Кристина поглядела на часы. Перед встречей с Гастон ей надо еще кое-что сделать. Билет на первый утренний рейс до Индианаполиса уже лежал у нее в кармане.
Доктор Кац протянул руку и крепко сжал ее плечо.
– Параноидальные импульсы могут проявляться совершенно внезапно. – И он щелкнул пальцами. – Вот так. Параноик непредсказуем, Кристина. Этот убийца, особенно если он страдает от далеко зашедшей мании преследования, может быть человеком непостоянным, взрывным. Так что прошу тебя, будь очень осторожна, дорогая.
– Пожалуйста, закройте дверь, – небрежно сказала Гастон. На этот раз они были одни.
Кристина сделала как ее просили, и села перед директором, молча глядя, как та пишет.
Закончив писать, Гастон закрыла папку и окинула Кристину оценивающим взглядом.
– То, что я собираюсь вам сказать, строго конфиденциально и не должно выйти за пределы этого кабинета.
– Понимаю.
– Насколько хорошо вы знаете Пола Хиггинса? Из его досье я вижу, что он работает в вашем отделе год и четыре месяца.
– Да, Пол пришел к нам последним, но в команду вписался хорошо. С компьютером он работает как никто из нас.
Гастон открыла другую папку и перевернула в ней несколько страниц.
– Вы знали, что в возрасте шестнадцати лет он взломал базу данных местного участка полиции и получил важную информацию о текущих уголовных делах?
Кристина нахмурилась:
– Нет, этого я не знала. Да и не пыталась узнать, ведь он пришел к нам с предварительным допуском из Министерства внутренних дел в Вашингтоне. Это они должны были об этом знать.
Гастон кивнула:
– К вашему сведению, его отец, известный адвокат из Милуоки, употребил свои связи, чтобы эту информацию убрали из личного дела сына.

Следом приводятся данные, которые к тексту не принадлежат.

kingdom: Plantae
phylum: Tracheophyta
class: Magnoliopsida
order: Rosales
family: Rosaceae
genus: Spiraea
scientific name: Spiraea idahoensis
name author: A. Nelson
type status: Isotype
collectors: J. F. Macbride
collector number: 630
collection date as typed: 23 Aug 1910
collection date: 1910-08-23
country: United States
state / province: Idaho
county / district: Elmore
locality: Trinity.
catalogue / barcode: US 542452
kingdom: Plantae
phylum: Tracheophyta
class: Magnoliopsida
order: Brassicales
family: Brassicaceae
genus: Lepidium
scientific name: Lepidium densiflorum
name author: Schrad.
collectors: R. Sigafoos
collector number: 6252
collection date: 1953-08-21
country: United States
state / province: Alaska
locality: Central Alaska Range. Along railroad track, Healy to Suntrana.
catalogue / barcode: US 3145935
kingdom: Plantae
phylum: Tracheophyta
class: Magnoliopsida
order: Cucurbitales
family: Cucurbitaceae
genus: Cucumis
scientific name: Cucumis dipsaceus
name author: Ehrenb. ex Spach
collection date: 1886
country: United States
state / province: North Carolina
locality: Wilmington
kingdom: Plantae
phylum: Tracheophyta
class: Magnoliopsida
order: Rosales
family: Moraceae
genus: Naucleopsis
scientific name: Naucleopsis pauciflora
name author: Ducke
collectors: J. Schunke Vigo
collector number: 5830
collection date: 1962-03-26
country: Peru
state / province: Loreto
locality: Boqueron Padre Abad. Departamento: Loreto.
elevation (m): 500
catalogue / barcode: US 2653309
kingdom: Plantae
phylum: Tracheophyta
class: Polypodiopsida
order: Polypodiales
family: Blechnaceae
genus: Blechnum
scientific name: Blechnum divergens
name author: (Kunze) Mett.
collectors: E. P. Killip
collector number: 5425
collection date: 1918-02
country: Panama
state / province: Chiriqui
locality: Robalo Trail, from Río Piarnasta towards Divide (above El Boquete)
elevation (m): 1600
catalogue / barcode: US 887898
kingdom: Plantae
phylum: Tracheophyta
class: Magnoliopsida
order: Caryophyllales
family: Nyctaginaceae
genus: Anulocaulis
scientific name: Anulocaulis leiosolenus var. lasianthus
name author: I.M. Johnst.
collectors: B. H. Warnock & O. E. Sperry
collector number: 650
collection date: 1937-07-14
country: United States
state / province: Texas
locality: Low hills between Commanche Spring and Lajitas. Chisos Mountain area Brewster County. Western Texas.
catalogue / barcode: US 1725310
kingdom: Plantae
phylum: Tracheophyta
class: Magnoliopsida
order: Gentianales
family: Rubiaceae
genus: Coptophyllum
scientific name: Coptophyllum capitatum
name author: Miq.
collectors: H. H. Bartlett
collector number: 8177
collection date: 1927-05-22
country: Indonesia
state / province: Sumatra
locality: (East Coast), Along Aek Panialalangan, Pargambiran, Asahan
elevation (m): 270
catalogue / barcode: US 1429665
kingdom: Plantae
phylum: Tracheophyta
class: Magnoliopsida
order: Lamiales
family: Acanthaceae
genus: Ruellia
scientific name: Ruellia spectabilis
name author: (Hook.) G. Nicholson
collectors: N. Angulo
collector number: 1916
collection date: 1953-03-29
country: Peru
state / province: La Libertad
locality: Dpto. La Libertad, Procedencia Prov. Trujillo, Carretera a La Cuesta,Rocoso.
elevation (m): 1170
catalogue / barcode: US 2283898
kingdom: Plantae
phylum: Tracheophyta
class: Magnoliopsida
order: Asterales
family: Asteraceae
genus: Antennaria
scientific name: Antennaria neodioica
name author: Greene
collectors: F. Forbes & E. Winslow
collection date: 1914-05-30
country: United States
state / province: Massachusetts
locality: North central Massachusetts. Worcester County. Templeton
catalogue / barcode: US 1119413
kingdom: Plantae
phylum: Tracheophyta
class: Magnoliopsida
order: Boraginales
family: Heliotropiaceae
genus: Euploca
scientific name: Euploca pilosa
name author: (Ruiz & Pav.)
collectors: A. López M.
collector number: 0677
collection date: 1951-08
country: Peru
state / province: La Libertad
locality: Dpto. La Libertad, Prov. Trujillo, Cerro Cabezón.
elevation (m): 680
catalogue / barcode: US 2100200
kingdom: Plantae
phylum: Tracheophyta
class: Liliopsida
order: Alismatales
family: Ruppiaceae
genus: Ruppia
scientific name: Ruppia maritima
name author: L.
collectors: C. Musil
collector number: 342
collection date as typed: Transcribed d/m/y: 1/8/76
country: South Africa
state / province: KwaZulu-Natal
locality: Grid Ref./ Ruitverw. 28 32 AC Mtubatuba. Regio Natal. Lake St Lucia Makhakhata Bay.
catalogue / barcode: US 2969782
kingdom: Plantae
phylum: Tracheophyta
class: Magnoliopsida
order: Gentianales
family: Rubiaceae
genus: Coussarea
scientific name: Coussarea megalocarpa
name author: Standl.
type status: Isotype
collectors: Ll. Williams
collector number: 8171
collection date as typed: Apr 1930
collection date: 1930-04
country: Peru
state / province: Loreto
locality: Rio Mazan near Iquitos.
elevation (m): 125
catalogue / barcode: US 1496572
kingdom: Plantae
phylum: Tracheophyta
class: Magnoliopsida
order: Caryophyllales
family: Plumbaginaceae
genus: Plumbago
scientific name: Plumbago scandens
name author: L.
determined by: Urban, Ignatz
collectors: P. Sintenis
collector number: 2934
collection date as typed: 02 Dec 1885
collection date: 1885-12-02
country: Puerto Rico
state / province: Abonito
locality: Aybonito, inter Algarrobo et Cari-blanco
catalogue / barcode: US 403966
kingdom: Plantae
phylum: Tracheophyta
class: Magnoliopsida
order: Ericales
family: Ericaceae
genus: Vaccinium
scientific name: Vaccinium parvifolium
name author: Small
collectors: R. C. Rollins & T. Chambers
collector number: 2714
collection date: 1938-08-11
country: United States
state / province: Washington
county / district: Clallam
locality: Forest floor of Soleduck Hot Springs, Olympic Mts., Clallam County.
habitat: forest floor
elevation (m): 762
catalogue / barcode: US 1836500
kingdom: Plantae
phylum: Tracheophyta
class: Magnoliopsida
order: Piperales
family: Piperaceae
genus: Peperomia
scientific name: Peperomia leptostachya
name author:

– Могу я тогда спросить, как вы узнали об этом?
– Сначала скажите мне вот что. Случалось ли вам или кому-то из вашего отдела недосчитаться каких-либо материалов, улик? Бывали у вас странные происшествия? Например, вдруг загрузилась информация из базы данных, которую вы не запрашивали?
Кристина беспокойно заерзала на стуле.
– Нет, ничего подобного я не помню.
Гастон постучала полированным ногтем по столу.
– Послушайте, я понимаю, что это не самый приятный разговор. Я должна сообщить вам, что мы подтвердили факт утечки информации из нашего офиса.
– «Мы»? – Кристина вспомнила, что Роджер Торн говорил ей о поиске «крота» внутри подразделения.
– Канадское правительство поддерживает связь с Министерством внутренней безопасности. На прошлой неделе подслушивающие устройства, установленные в доме, за которым они следят в Торонто, показали, что там узнали о мерах противодействия нашего статистического подразделения, которые, как вы, возможно, знаете, довольно сложны; в них подробно описана чувствительная логистика нашего подразделения, связанная с его текущей деятельностью.